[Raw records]
________
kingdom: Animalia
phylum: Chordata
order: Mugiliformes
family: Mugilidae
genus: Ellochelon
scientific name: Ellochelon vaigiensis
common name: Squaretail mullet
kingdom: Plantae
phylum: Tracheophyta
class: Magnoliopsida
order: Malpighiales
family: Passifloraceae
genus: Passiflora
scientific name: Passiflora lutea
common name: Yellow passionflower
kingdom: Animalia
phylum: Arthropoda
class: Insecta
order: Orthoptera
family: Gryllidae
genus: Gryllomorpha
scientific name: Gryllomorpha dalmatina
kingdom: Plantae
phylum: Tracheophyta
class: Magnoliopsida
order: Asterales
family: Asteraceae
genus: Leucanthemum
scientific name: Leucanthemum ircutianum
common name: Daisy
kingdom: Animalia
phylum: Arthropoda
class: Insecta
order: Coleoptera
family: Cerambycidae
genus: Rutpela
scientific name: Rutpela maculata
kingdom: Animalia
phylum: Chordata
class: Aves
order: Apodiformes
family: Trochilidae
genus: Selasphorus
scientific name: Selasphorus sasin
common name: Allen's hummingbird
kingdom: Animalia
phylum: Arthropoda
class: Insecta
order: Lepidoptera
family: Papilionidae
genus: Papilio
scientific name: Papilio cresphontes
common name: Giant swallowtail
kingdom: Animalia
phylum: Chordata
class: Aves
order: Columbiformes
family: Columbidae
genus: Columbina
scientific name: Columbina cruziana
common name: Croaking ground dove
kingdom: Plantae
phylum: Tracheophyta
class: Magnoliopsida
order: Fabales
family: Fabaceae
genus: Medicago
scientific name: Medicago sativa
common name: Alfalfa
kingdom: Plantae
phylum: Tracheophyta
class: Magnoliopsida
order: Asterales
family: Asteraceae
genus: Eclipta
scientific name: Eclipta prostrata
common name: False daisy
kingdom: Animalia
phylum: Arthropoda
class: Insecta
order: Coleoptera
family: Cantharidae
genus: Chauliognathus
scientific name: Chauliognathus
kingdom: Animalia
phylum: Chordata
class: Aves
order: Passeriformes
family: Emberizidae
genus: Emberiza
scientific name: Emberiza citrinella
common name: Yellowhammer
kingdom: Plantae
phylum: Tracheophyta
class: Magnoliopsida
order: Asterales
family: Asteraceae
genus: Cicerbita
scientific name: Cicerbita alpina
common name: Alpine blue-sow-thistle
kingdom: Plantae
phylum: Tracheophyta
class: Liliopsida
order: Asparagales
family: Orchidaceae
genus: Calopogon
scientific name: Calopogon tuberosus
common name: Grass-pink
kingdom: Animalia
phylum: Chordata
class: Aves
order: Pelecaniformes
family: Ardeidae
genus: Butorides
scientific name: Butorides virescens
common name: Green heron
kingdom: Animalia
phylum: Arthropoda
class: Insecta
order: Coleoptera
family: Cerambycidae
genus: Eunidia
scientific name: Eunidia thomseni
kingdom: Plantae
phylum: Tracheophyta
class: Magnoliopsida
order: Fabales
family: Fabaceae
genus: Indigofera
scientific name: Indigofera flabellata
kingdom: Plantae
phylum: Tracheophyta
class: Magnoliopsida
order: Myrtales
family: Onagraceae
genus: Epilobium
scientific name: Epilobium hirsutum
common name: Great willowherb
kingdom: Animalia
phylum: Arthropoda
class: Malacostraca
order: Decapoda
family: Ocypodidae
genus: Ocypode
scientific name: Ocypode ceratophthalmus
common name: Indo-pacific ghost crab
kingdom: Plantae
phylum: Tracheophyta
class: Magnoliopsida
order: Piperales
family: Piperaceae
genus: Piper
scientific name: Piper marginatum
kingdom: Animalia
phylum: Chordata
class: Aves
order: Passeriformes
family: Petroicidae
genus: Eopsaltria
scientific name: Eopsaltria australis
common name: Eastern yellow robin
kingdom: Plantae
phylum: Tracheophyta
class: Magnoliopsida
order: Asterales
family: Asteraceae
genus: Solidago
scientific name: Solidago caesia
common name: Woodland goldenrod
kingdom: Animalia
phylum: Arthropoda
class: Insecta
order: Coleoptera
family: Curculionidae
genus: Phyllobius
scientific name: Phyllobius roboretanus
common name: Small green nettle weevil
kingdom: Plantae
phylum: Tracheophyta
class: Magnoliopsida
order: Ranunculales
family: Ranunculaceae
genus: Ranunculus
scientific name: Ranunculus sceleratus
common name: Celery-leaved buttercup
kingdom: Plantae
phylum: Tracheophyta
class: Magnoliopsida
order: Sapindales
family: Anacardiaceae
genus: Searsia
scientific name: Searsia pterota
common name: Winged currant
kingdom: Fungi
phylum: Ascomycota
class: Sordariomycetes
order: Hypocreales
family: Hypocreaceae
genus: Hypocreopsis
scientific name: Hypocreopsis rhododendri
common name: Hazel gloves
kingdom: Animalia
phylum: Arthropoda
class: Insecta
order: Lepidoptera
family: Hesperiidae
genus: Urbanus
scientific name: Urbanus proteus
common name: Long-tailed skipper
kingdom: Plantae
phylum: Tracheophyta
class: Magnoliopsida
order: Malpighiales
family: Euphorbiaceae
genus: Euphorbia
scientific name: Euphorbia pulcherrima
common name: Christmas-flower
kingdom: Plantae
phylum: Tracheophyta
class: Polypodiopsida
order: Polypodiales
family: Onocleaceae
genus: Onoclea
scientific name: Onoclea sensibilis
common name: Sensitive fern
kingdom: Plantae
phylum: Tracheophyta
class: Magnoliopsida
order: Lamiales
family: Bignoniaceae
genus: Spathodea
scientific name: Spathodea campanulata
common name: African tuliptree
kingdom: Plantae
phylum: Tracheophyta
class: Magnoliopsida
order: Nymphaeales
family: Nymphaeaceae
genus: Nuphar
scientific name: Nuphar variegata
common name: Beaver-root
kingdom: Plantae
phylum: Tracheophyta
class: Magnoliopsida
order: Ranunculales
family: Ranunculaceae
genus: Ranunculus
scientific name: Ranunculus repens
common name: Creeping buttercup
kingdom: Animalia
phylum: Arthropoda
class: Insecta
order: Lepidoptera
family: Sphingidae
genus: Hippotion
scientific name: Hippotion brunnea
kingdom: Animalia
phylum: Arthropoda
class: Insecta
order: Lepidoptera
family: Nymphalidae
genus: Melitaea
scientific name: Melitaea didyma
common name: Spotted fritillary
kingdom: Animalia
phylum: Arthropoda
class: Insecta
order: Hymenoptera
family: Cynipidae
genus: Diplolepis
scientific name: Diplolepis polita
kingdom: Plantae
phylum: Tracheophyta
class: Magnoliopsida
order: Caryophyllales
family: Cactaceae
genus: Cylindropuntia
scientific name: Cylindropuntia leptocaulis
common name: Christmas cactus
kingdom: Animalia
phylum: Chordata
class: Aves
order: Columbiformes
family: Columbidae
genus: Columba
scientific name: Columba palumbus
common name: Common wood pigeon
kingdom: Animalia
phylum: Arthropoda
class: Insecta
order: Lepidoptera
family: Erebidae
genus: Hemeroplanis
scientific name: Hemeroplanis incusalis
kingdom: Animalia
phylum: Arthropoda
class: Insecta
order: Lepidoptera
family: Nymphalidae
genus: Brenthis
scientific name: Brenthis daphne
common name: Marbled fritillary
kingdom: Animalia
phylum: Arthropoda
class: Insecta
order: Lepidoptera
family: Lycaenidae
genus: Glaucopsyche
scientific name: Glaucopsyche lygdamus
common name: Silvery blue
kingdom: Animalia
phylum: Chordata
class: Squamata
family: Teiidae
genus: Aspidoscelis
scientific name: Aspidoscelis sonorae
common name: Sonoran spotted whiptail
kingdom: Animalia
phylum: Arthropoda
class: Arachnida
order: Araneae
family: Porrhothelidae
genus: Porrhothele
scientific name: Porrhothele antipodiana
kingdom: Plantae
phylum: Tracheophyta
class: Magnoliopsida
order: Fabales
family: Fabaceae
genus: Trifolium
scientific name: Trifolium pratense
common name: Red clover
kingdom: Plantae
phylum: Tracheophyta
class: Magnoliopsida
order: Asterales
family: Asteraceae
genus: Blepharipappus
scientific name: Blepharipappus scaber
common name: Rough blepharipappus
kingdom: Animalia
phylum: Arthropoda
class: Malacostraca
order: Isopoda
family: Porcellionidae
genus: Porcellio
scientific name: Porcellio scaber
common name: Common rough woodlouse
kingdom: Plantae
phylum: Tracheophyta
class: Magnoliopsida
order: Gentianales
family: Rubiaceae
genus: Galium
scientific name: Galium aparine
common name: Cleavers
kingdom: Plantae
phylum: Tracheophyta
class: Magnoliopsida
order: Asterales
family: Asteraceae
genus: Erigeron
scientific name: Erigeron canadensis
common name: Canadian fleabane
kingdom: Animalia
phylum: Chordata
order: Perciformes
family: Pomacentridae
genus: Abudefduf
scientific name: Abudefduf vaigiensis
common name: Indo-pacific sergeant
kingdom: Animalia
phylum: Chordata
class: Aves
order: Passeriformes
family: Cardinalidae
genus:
________
§ **REQUEST**
Recast the items from the first line through the line containing "genus: Passiflora" as a two-column CSV with the columns rank and name, giving one row per line. Put each value in its own quoted field, with any line breaks turned into spaces.

§ **SOLUTION TO THIS PROBLEM**
rank,name
"kingdom:","Animalia"
"phylum:","Chordata"
"order:","Mugiliformes"
"family:","Mugilidae"
"genus:","Ellochelon"
"scientific name:","Ellochelon vaigiensis"
"common name:","Squaretail mullet"
"kingdom:","Plantae"
"phylum:","Tracheophyta"
"class:","Magnoliopsida"
"order:","Malpighiales"
"family:","Passifloraceae"
"genus:","Passiflora"